Our guide didn’t say it, but Ward 9 is made up of modest homes built in the 1950s. The ward is a lower income and predominantly Black neighborhood. However, from my observation, it is unfair to call Ward 9 a slum in any sense. Our guide said that many families left Ward 9 after Katrina, many to Houston, and have not returned.

Our guide, who was generally quite good, providing entertaining and informative commentary, carefully skirted any mention of racial issues in New Orleans, either now or in the antebellum (pre-civil war) New Orleans. For instance, he told us that wealth before the war was determined not by monetary assets but by property meaning land. Of course, “property” included in those days slaves who had significant monetary value. And he pointed out small structures at the rear of large homes particularly in the Garden District that were “servants’ quarters,” really slave quarters.

As usual, making complex historical narratives simple results in glossing over important details. One can see how a tour company aims to entertain, not to raise contentious issues. Critical Race theory, anyone?
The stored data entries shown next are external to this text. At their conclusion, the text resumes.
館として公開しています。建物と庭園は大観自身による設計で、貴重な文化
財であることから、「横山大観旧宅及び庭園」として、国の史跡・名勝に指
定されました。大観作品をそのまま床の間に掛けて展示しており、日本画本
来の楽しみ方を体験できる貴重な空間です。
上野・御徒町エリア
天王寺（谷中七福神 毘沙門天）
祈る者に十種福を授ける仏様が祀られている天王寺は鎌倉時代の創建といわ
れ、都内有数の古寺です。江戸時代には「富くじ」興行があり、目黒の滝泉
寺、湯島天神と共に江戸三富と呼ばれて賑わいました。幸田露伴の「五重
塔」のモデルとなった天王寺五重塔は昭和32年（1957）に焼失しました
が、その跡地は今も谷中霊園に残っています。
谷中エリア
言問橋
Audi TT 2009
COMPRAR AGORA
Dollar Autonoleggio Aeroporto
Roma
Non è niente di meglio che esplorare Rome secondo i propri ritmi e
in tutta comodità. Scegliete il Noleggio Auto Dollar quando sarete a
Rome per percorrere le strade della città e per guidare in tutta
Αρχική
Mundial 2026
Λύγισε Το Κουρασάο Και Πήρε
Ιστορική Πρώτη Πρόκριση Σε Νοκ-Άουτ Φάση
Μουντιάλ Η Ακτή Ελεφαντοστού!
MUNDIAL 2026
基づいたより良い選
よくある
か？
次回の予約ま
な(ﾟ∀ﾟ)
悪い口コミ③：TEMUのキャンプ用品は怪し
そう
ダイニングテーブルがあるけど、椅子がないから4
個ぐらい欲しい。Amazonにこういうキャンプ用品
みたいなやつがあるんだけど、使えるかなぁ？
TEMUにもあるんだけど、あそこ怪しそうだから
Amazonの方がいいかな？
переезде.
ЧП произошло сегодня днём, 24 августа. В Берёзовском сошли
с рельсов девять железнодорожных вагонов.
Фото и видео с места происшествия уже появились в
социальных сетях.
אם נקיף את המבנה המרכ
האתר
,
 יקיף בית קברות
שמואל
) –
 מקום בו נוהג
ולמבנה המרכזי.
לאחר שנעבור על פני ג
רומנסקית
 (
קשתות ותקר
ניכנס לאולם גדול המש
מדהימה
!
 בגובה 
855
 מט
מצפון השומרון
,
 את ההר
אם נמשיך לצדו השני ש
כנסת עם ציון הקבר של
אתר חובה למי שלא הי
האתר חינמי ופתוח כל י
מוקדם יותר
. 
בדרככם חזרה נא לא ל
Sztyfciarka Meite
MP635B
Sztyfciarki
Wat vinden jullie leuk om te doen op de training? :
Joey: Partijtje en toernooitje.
We hadn’t a clue where to go for dinner but I googled up seafood restaurants near our hotel. The one we picked, Felix’s Restaurant and Oyster Bar, just off Bourbon Street and a 10-minute walk from the Intercontinental Hotel, proved to be a winner. We even found a Dixie Land jazz band playing in the street on our way to Felix’s. We sampled the likes of crab cakes, seafood gumbo, red beans, jambalaya and etouffee. I fear our caloric budget went bust today. Breakfast at Mama’s Place tomorrow ain’t gonna help any.

Tomorrow is World War II Museum day and a jazz session at Preservation Hall at 5 PM. And since Preservation Hall is in the heart of the French Quarter, we’re going to be in the Devil’s backyard for dinner whether we like it or not.

One thought on “Mississippi Cruise Day 1 – New Orleans

  1. Glad to be off traveling with you guys once again. NOLA is a memorable city as I recall the times I was there. Your first blog does not have Judys brother and wife. Are they still part of the group? I am four weeks into my shoulder replacement and it is getting old. Also getting cold. In the 20s this morning. Keep writing John. You do a wonderful job.